▸ **YOUR GOAL**
All that is required is the number of lines in this listing that hold "Sterky".

▸ **MATERIAL SUPPLIED**
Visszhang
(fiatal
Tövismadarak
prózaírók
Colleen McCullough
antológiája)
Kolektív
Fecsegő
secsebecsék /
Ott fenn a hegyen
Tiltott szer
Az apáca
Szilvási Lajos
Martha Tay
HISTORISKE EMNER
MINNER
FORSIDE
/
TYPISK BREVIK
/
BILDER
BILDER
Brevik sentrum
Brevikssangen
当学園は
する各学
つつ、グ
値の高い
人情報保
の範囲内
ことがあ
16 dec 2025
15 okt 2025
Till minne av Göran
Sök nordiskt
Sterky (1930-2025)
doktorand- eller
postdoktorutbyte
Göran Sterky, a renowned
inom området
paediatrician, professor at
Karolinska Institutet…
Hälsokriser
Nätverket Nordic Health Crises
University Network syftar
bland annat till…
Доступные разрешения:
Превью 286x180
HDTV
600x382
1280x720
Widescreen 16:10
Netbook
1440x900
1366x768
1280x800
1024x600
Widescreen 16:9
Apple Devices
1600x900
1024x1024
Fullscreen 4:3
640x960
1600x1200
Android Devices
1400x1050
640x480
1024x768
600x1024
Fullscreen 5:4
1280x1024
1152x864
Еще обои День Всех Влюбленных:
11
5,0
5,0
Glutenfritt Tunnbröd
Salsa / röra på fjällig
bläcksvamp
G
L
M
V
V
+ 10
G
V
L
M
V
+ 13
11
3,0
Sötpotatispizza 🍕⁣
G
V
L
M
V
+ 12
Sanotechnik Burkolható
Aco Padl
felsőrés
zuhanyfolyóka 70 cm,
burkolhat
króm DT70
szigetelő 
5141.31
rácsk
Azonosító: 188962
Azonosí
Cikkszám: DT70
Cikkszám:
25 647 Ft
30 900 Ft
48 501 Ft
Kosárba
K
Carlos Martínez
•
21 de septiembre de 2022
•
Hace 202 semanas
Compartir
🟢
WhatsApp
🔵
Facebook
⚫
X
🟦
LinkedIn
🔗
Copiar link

▸ **RESULT**
2